» **THE RECORDS**
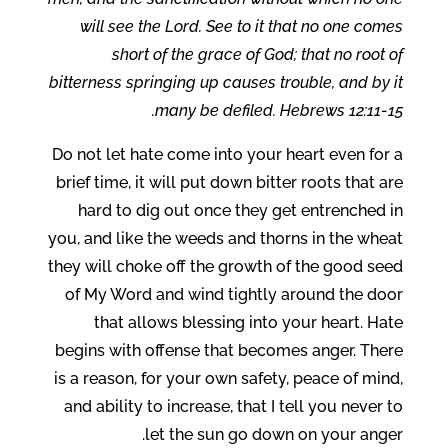
will see the Lord. See to it that no one comes
short of the grace of God; that no root of
bitterness springing up causes trouble, and by it
many be defiled. Hebrews 12:11-15.
Do not let hate come into your heart even for a
brief time, it will put down bitter roots that are
hard to dig out once they get entrenched in
you, and like the weeds and thorns in the wheat
they will choke off the growth of the good seed
of My Word and wind tightly around the door
that allows blessing into your heart. Hate
begins with offense that becomes anger. There
is a reason, for your own safety, peace of mind,
and ability to increase, that I tell you never to
let the sun go down on your anger.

» **INSTRUCTIONS TO FOLLOW**
Switch "weeds" to "tares" in the listing, from its start up to and including the line with "of My Word and wind tightly around the door", and change nothing else. Give only those lines and leave out the pictures.

» **TASK SOLUTION**
will see the Lord. See to it that no one comes
short of the grace of God; that no root of
bitterness springing up causes trouble, and by it
many be defiled. Hebrews 12:11-15.
Do not let hate come into your heart even for a
brief time, it will put down bitter roots that are
hard to dig out once they get entrenched in
you, and like the tares and thorns in the wheat
they will choke off the growth of the good seed
of My Word and wind tightly around the door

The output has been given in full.